New Hungarian clubs push limits of reform

The spectator stood up and asked a blunt question. ``Why should a taxi driver have to pass a competence test and not the leaders of the country?''

The speaker on stage did not flinch.

``You are right,'' he answered. He outlined some ideas for independent associations, independent courts, and contested elections. ``We must have a new system which controls the power.''

This week's discussion in the Jurta Theatre marked one important step toward that ambitious goal.

It was organized by the Embankment Club, a discussion group that resumed activity this February after being banned for two years.

``The government refused to recognize us, so we just recognized ourselves,'' says club leader Zoltan Bogardi. ``We are free and independent.''

At the club, nothing is off limits. Some provocative examples of lecture titles include ``Nationalism in East Europe,'' ``Hungary, a Country With Empty Pockets,'' and this week's ``Constitution and Democracy.''

In recent weeks, all sorts of similar clubs have sprouted.

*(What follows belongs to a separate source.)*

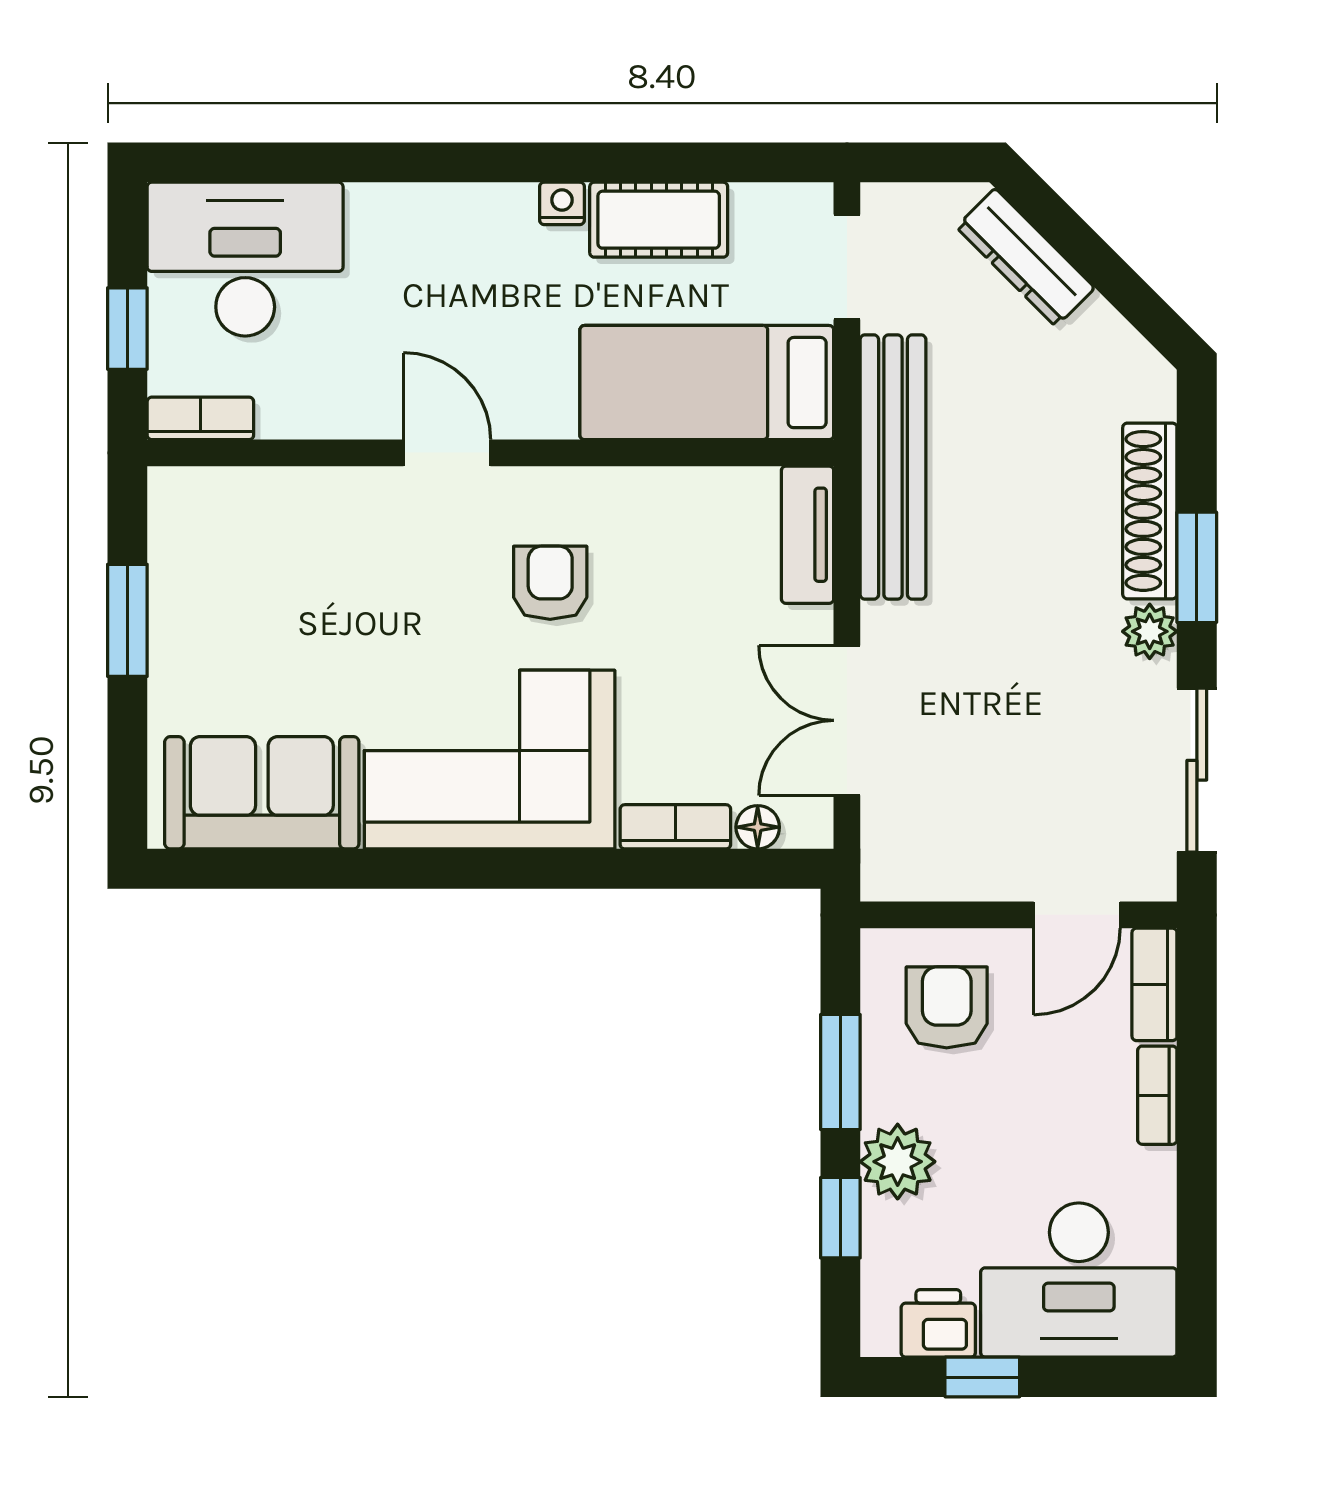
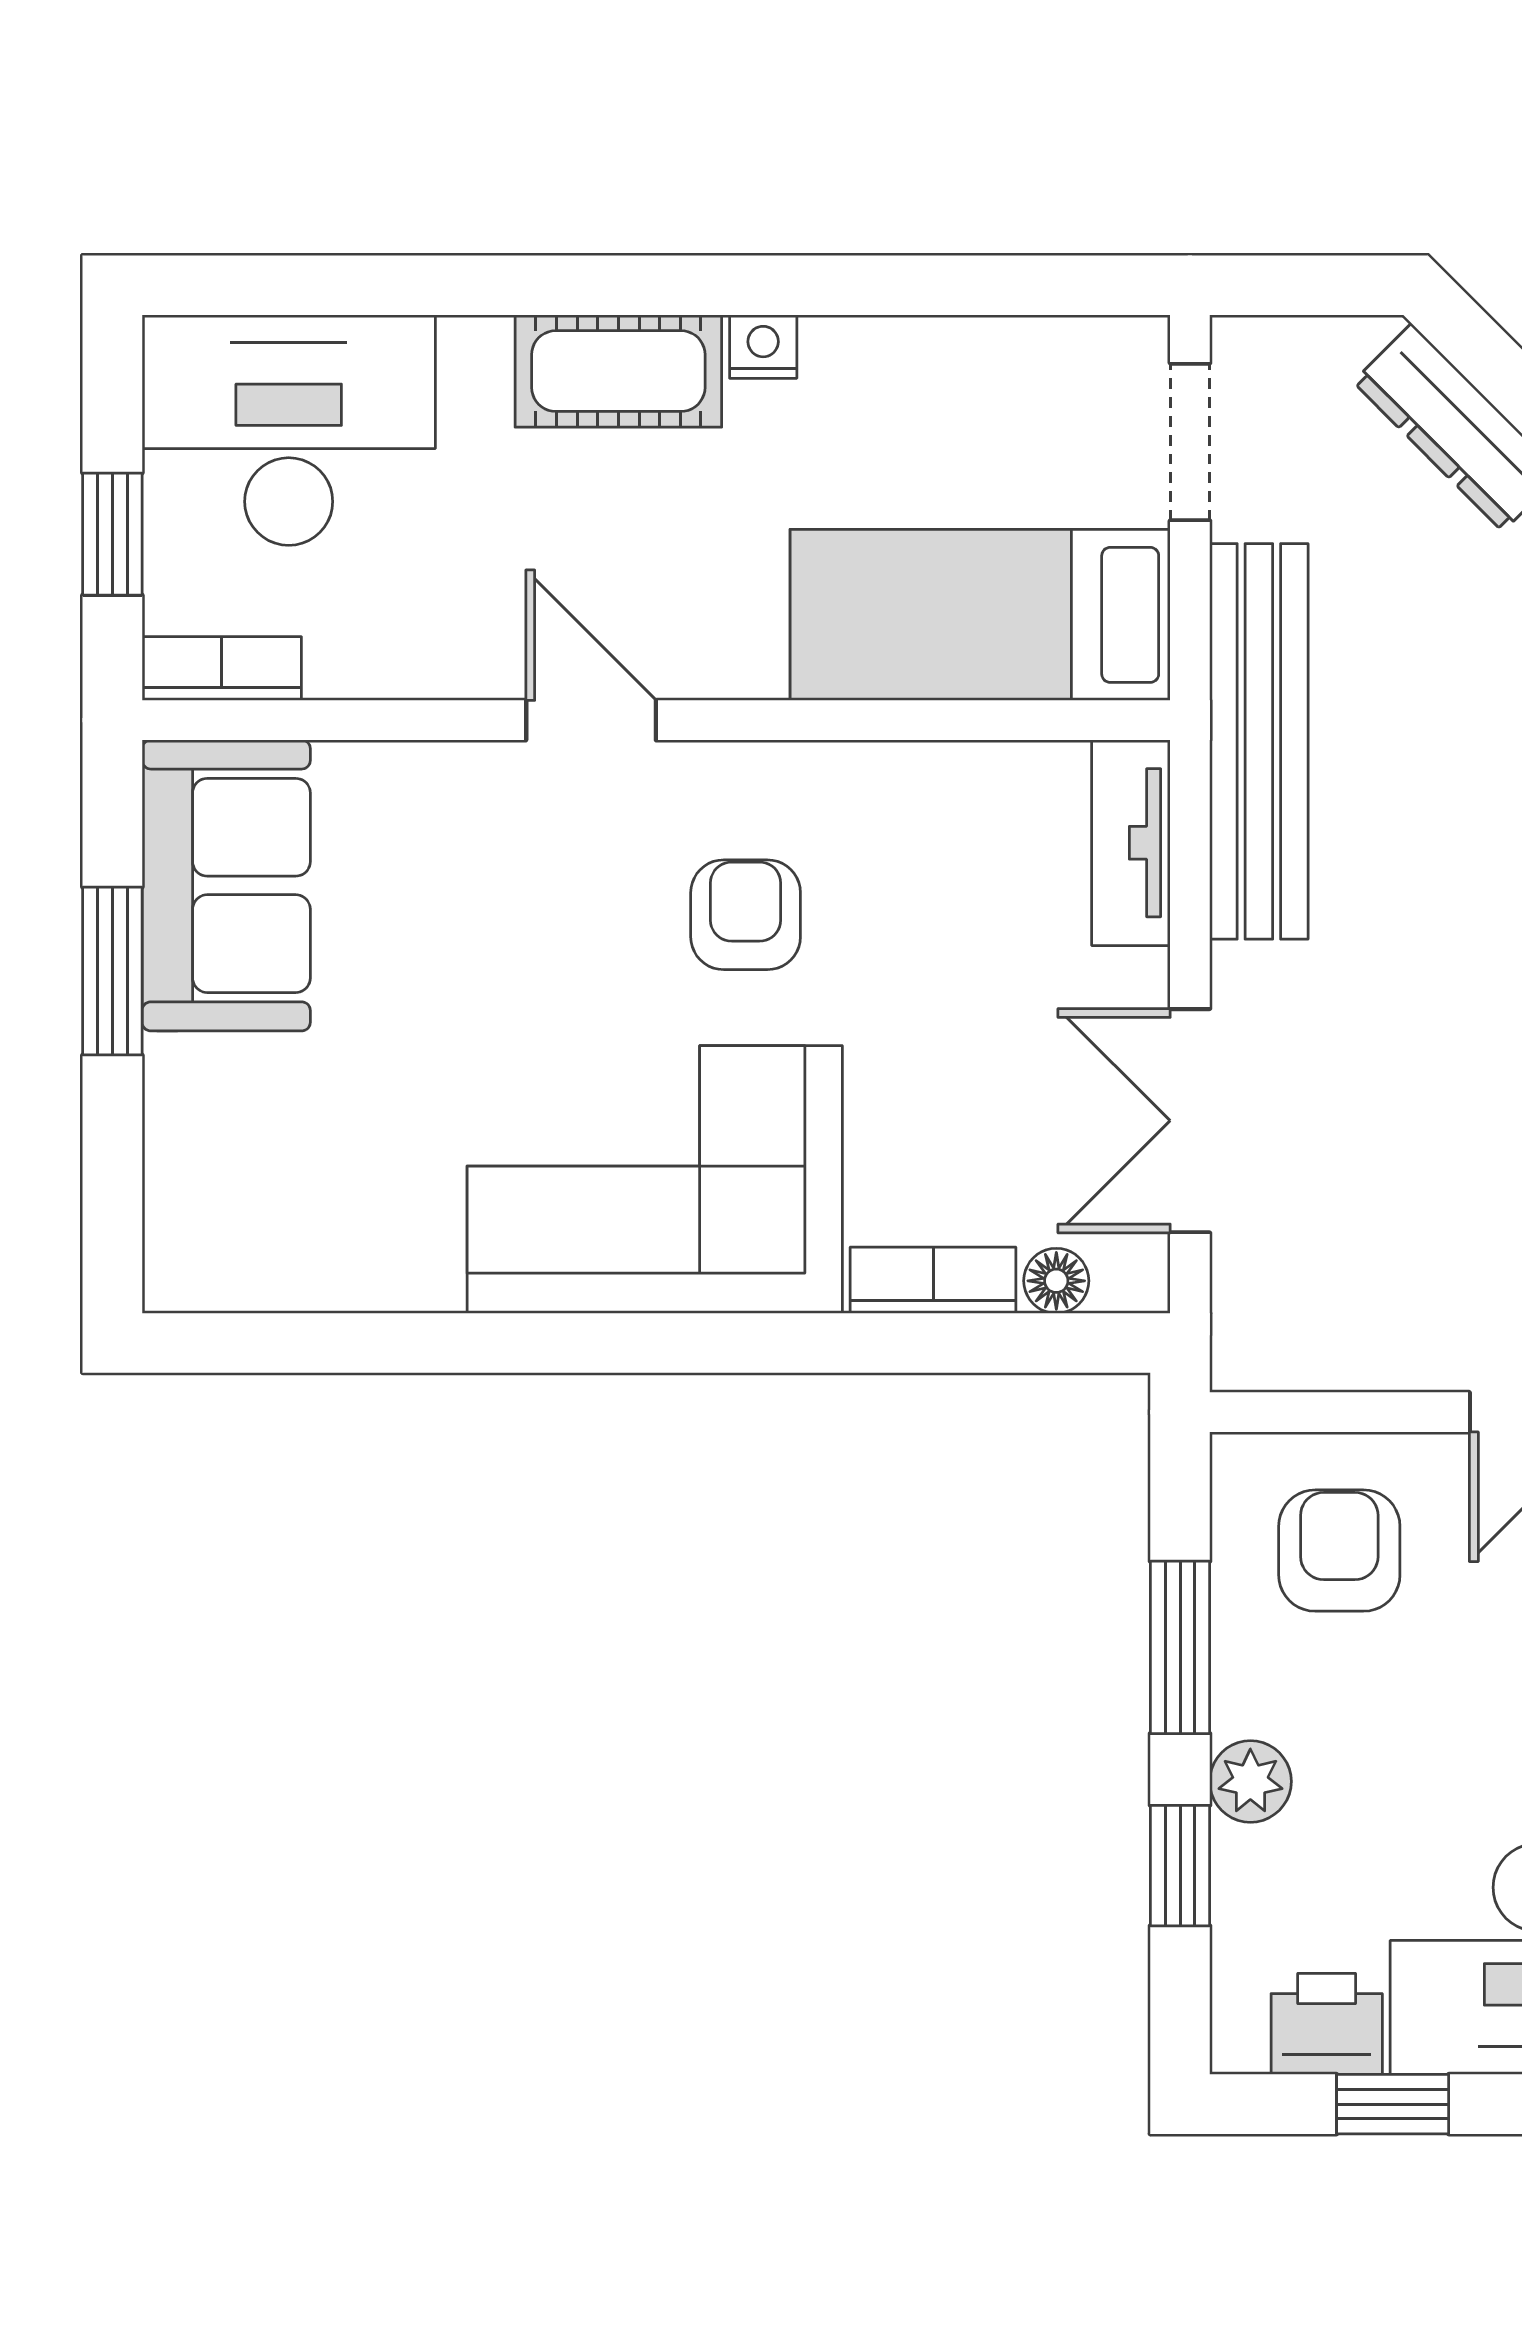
cot: (659, 220) -> (618, 371), moved
sofa: (262, 793) -> (226, 885), moved, turned 90
plant: (898, 1162) -> (1250, 1781), width x0.73, depth x0.73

Pacifists are pressing for the right to conscientious objection. Ecologists are urging an end to the construction of a dam over the Danube. Feminists are fighting for their rights, as are homosexuals and lesbians.

``It's a new phenomenon,'' says Mihaly Horvath, another Embankment Club leader. ``People just get together and say they are [a] club.''

Communist officials are divided on how to respond.

Hard-liners want to crack down, and police recently interrogated organizers of an independent student group.

Reformers encourage the process, saying that the clubs raise important issues which must be dealt with.

The dispute about clubs is sure to be at the center of today's Party Conference. One of the key reforms in the resolution before the conference is for a new law on Independent Associations.

If passed, the Embankment Club and others like it would become legal. Whatever happens, the Embankment activists are vowing not to give up.